→ 本文
---+---

人々はスマホアプリに夢中になり、挙げ句の果てに怪我をしてしまう。 そう、人間とは愚かなものだ。
全米100カ所の病院の救急治療室を訪れた患者のデータを収集している「全国電子傷害監視システム (NEISS:National Electronic Injury Surveillance System)」を通じて提出されたデータに基づく新しい研究が、12月5日、米国医師会雑誌(JAMA)に掲載された。 研究チームは、1998年1月から2017年12月までの間に頭や首を負傷した患者の事例を調べ、スマホとの関連性が報告されているものにデータを絞り込んだ。最終的なデータ数は2500件に上り、負傷した主な原因は、つまずいたり、転倒したりしたことであった。
意外に少ない数だと思うかもしれない。しかし、NEISSのデータベースはごく少数の病院から収集された情報であるため、実際はそれより大きな数字となることはまず間違いない。 さらに、自己報告に基づいた統計であり、漏れている事例が多数存在するとみられる。 保険の適用や法的な理由から、事故当時にスマホを使用していたと話したがらない人は多いだろう。 研究チームは、スマホ使用中に頭頸部を損傷した人の実際の数は、7万6000人に達する可能性があると推定している。

---+---

→ エントリ一覧
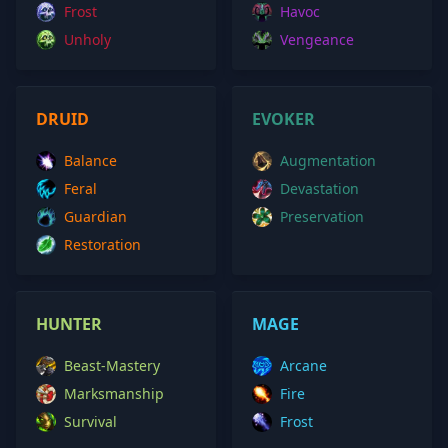
Frost
Havoc
Unholy
Vengeance
DRUID
EVOKER
Balance
Augmentation
Feral
Devastation
Guardian
Preservation
Restoration
HUNTER
MAGE
Beast-Mastery
Arcane
Marksmanship
Fire
Survival
Frost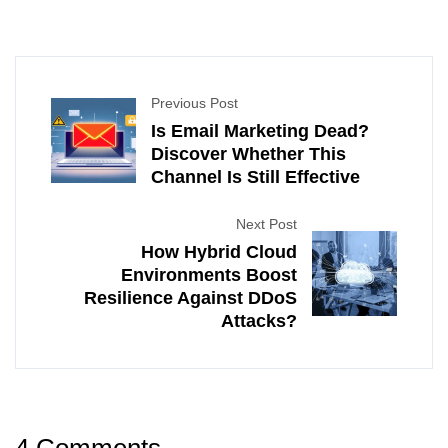
Previous Post
Is Email Marketing Dead?
Discover Whether This
Channel Is Still Effective
Next Post
How Hybrid Cloud
Environments Boost
Resilience Against DDoS
Attacks?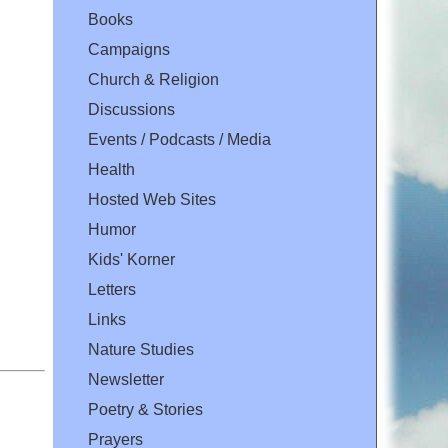
Books
Campaigns
Church & Religion
Discussions
Events / Podcasts / Media
Health
Hosted Web Sites
Humor
Kids' Korner
Letters
Links
Nature Studies
Newsletter
Poetry & Stories
Prayers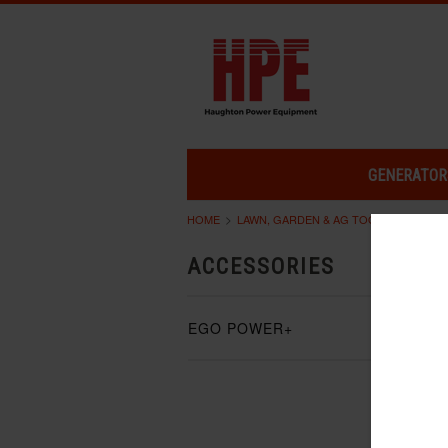
GENERATOR
HOME
LAWN, GARDEN & AG TOOLS
ACCES
ACCESSORIES
EGO POWER+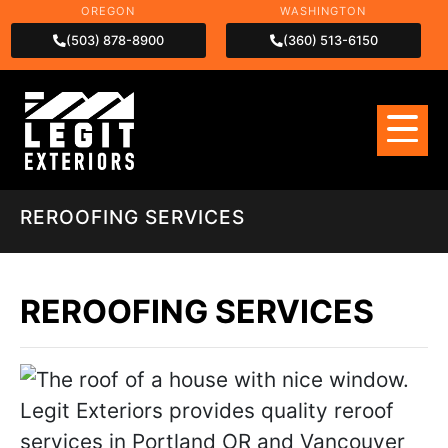
OREGON
WASHINGTON
(503) 878-8900
(360) 513-6150
REROOFING SERVICES
REROOFING SERVICES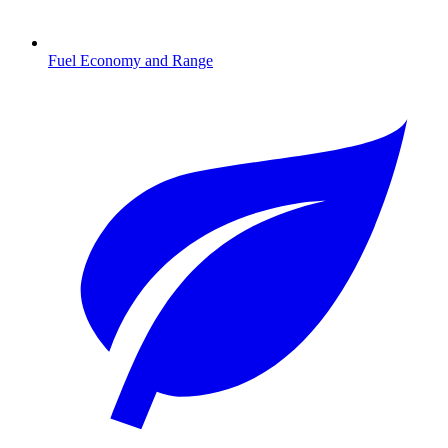
Fuel Economy and Range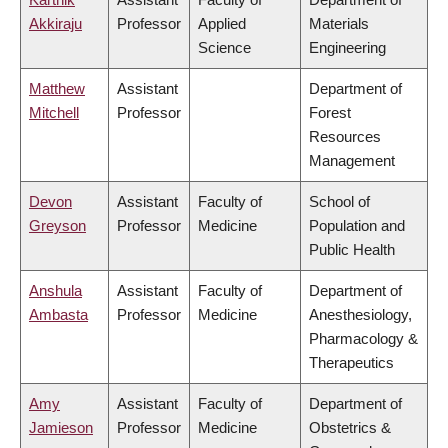
Akkiraju
Professor
Applied
Materials
Science
Engineering
Matthew
Assistant
Department of
Mitchell
Professor
Forest
Resources
Management
Devon
Assistant
Faculty of
School of
Greyson
Professor
Medicine
Population and
Public Health
Anshula
Assistant
Faculty of
Department of
Ambasta
Professor
Medicine
Anesthesiology,
Pharmacology &
Therapeutics
Amy
Assistant
Faculty of
Department of
Jamieson
Professor
Medicine
Obstetrics &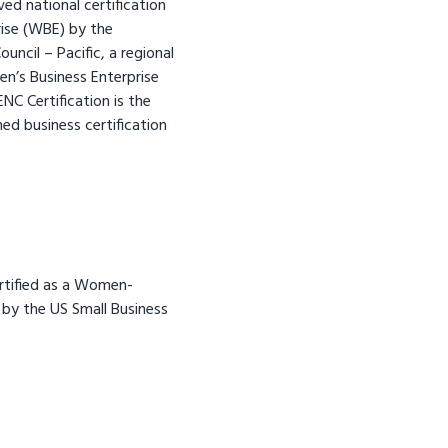
ed national certification
ise (WBE) by the
ncil – Pacific, a regional
n’s Business Enterprise
C Certification is the
d business certification
ertified as a Women-
by the US Small Business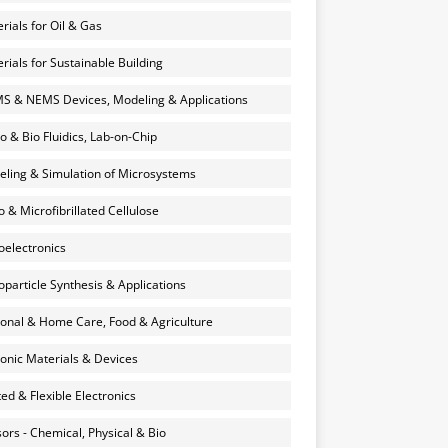
rials for Oil & Gas
rials for Sustainable Building
 & NEMS Devices, Modeling & Applications
o & Bio Fluidics, Lab-on-Chip
ling & Simulation of Microsystems
 & Microfibrillated Cellulose
electronics
particle Synthesis & Applications
onal & Home Care, Food & Agriculture
onic Materials & Devices
ted & Flexible Electronics
ors - Chemical, Physical & Bio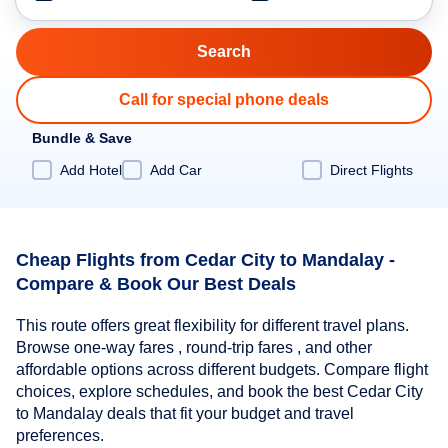
Call for special phone deals
Bundle & Save
Add Hotel
Add Car
Direct Flights
Cheap Flights from Cedar City to Mandalay -
Compare & Book Our Best Deals
This route offers great flexibility for different travel plans.
Browse one-way fares , round-trip fares , and other
affordable options across different budgets. Compare flight
choices, explore schedules, and book the best Cedar City
to Mandalay deals that fit your budget and travel
preferences.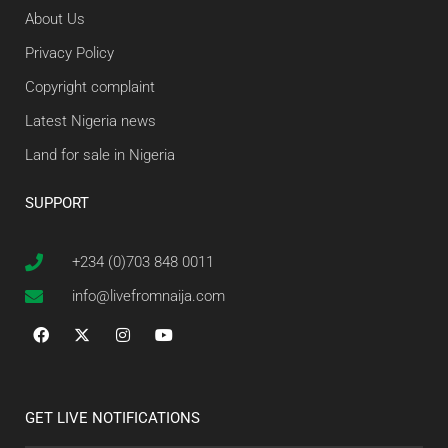
About Us
Privacy Policy
Copyright complaint
Latest Nigeria news
Land for sale in Nigeria
SUPPORT
+234 (0)703 848 0011
info@livefromnaija.com
GET LIVE NOTIFICATIONS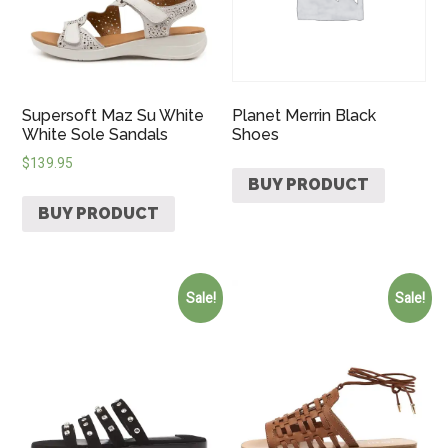
Supersoft Maz Su White
Planet Merrin Black
White Sole Sandals
Shoes
$
139.95
BUY PRODUCT
BUY PRODUCT
Sale!
Sale!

---+---

→ 作業内容
[1] スマホ使用中の負傷に関する本文に記されている日付と年月を、すべて挙げてください。
[2] スマホ使用中の負傷に関する本文を、最後の文の後から書き継いでください。

→ 想定される回答
[1] 12月5日、1998年1月、2017年12月

[2]
同論文の共同執筆者で、ラトガース大学の外科医であるボリス・パシュコバー医師は、2007年に負傷者数が明らかに急増し、2008年には急激に減少したものの、その後10年間にわたって急上昇していることを指摘している。 「携帯電話で話をしていることが問題なのではありません」と、パシュコバー医師は述べる。通話中であっても、視線は常に上向きであり、周囲の危険に配慮できる。スマホ アプリが問題なのだ。
2007年の負傷者数の急増は、その年の6月にアイフォーンが発売されたことと関係がある。 アップルは翌月の7月には、500種類のアプリを取り揃えたアップストア(App Store)を立ち上げている(そういえば、2016年のピーク時に「ポケモンGO」というスマホゲームが登場したのを覚えているだろうか。2017年の調査では、このゲームが原因で、負傷者および死者まで出ていることがわかった)。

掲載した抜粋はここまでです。